Hiltabrand v. Direct Energy, LP, 2013 WL 3480532 at *6 (S.D. Tex. July 10, 2013) (Lake, J.).

“Pace’s argument to the district court and throughout the trial was that she had five years of “warehouse experience,” if that undefined term was construed broadly, and that “[s]he was the best qualified.”*5 …In light of the ambiguity in the phrase, the jury considered the employer’s argument that Pace did not have the requisite experience, and found she did. They could have relied on her presentation of evidence … In addition, the jury received the testimony from Brent Bencaz, Pace’s supervisor, that he believed her to be qualified, and Terry Hughes’s testimony that Pace met the thirteen job criteria that she believed the position required. This testimony proved enough to convince the jury, and nothing in the record suggests that this decision was irrational or unreasonable.”

 

Pace v. Livingston Parish Sch. Bd., 2014 WL 3973059, at *5 (5th Cir. Aug. 15, 2014) (Higginbotham, Clement, and Higginson, JJ.).

We think it significant that, although [decision-maker] refused to give [employee] any reason when he notified her that her contract was not being renewed, during the instant litigation [decision-maker] was able to supply a laundry list of reasons.”

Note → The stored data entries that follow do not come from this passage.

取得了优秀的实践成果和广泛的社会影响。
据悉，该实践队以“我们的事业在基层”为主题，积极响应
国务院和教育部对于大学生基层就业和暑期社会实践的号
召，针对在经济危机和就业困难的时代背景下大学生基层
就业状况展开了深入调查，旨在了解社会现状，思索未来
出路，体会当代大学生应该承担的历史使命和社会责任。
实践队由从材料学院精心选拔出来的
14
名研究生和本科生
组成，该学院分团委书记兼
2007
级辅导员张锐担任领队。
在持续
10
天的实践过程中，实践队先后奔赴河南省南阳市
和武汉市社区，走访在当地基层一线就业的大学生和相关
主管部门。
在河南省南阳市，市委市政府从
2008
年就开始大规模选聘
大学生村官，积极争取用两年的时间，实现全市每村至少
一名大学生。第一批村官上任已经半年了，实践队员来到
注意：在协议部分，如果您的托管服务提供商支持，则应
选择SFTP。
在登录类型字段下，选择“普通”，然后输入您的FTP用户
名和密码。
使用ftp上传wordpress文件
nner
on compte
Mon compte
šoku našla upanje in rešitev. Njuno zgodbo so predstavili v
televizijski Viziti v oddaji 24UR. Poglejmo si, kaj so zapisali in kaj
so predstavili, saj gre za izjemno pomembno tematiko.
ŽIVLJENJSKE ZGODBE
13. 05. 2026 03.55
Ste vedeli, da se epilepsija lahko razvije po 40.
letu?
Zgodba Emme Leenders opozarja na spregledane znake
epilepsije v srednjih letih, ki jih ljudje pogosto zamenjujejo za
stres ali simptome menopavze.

Hague v. Univ. of Tx. Health & Sci. Ctr. at San Antonio, 560 Fed. Appx. 328, 335 (5th. Cir. March 28, 2014) (Benavides, J.).

“Here, the Plaintiff (white male) used an affidavit to assert that ‘defendant transferred his job responsibilities and authorities to … all African –American[s], and none of whom had anywhere near the experience and training.’”

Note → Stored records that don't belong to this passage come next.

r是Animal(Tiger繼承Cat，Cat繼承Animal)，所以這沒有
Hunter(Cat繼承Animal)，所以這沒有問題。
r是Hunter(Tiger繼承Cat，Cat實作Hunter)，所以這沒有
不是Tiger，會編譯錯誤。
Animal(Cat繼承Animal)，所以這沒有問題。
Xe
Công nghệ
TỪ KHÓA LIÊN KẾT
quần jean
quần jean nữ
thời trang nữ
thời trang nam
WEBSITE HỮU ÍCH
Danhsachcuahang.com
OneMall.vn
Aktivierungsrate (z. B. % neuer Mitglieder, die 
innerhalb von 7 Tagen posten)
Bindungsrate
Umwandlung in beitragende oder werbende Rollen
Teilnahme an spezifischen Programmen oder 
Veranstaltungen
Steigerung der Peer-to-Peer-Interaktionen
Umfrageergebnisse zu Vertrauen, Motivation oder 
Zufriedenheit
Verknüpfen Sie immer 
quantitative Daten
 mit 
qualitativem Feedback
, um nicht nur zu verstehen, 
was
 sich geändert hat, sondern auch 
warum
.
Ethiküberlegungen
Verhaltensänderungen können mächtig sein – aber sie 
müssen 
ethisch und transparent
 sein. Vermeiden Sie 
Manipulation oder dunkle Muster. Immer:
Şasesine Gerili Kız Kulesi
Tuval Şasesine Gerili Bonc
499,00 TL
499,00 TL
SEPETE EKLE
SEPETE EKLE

Quinn v. Capital Transp. Corp., 2014 WL 4782708, at *4 (M.D. La. Sep. 24, 2014) (De Gravelles, J.).

“The evidence shows that the [P]laintiff submitted a DOTD grievance form on May 24, 2011 regarding alleged improper conduct by [Supervisor] and then provided testimony to the EEOC on July 7, 2011 in connection with complaints filed by two subordinate employees…. Additionally, the evidence indicates that DOTD transferred the [P]laintiff to the Baton Rouge office on September 8, 2011.  The time lapse between the initial grievance and the transfer to Baton Rouge—less than four months—provides the requisite causal connection necessary to make a prima facie showing.”

McKinney v. Louisiana, 2014 WL 2600216, at *4 (M.D. La. June 10, 2014) (Brady, J.).

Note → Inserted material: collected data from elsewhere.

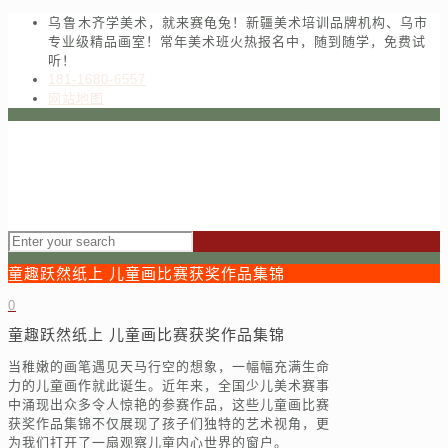
乌鲁木齐学美术，就来赛龟兔！新疆美术培训品牌机构、乌市
专业级精品画室！常年美术班火热报名中，随到随学，免费试
听！
181-1680-6557
网站地图
童趣跃然纸上 儿童画比赛获奖作品集锦
0
童趣跃然纸上 儿童画比赛获奖作品集锦
当稚嫩的画笔遇见天马行空的想象，一幅幅充满生命
力的儿童画作就此诞生。近年来，全国少儿美术赛事
中涌现出众多令人惊艳的参赛作品，这些儿童画比赛
获奖作品集锦不仅展现了孩子们独特的艺术视角，更
为我们打开了一扇观察儿童内心世界的窗户。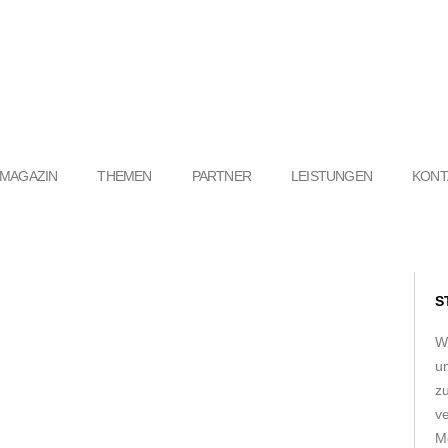
MAGAZIN
THEMEN
PARTNER
LEISTUNGEN
KONT
S
W
u
z
ve
Me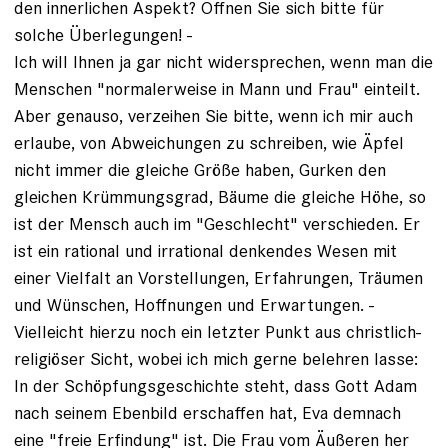
den innerlichen Aspekt? Öffnen Sie sich bitte für
solche Überlegungen! -
Ich will Ihnen ja gar nicht widersprechen, wenn man die
Menschen "normalerweise in Mann und Frau" einteilt.
Aber genauso, verzeihen Sie bitte, wenn ich mir auch
erlaube, von Abweichungen zu schreiben, wie Äpfel
nicht immer die gleiche Größe haben, Gurken den
gleichen Krümmungsgrad, Bäume die gleiche Höhe, so
ist der Mensch auch im "Geschlecht" verschieden. Er
ist ein rational und irrational denkendes Wesen mit
einer Vielfalt an Vorstellungen, Erfahrungen, Träumen
und Wünschen, Hoffnungen und Erwartungen. -
Vielleicht hierzu noch ein letzter Punkt aus christlich-
religiöser Sicht, wobei ich mich gerne belehren lasse:
In der Schöpfungsgeschichte steht, dass Gott Adam
nach seinem Ebenbild erschaffen hat, Eva demnach
eine "freie Erfindung" ist. Die Frau vom Äußeren her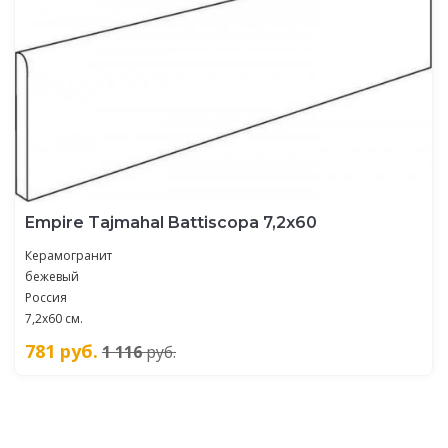
Empire Tajmahal Battiscopa 7,2x60
Керамогранит
бежевый
Россия
7,2x60 см.
781
руб.
1 116
руб.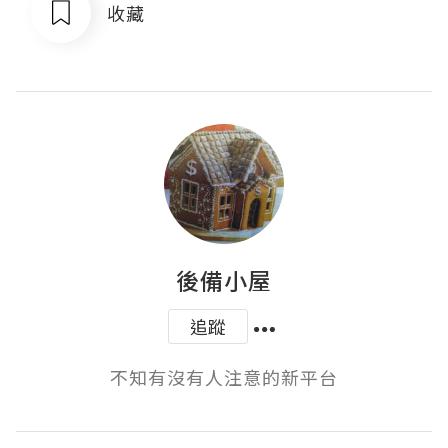
收藏
後備小屋
追蹤
不知有沒有人注意的新平台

“In the case at bar, Plaintiff suffered injury on August 2, 2010. Shortly thereafter, Defendant was made aware that Plaintiff had suffered an injury to his arm and would be at least temporarily unavailable for work. Plaintiff provided and continued to provide all relevant medical paperwork to his employer. Plaintiff further informed Defendant that he would be required to exhaust his accrued leave, and Defendant intentionally abstained from informing Plaintiff of his entitlement to FMLA leave. On September 8, Plaintiff was informed by his treating physician that he would be required to undergo a surgical procedure before returning to work. Plaintiff informed his employer, and then had the surgical operation performed on September 16. Although Plaintiff failed to specifically cite his right to leave under the FMLA, Defendant fails to dispute that Newcomb provided notice that he was in need of leave for a serious medical condition, or the anticipated timing and duration of such leave. On September 17, one day after the surgical operation and approximately one week after Plaintiff had exhausted his accrued leave, Plaintiff was terminated. The Court finds the timing between the two events sufficient to satisfy the causal prong of Plaintiff’s prima facie case.”

 

Newcomb v. Corinth School Dist., 2014 WL 1746066, at *6  (N.D. Miss. May 1, 2014) (Aycock, J.).

“In her complaint, Plaintiff alleges that she engaged in a protected activity when she filed a charge with the EEOC, that she was terminated immediately, and that her filing of the charge caused her termination.  Given the proximity of the termination to the charge, it is reasonable to infer at this stage of the litigation that Stewart’s charge caused her termination.”

Stewart v. Caton, 2013 WL 4459981, at *7 (E.D. La. Aug. 13, 2013) (Barbier, J.).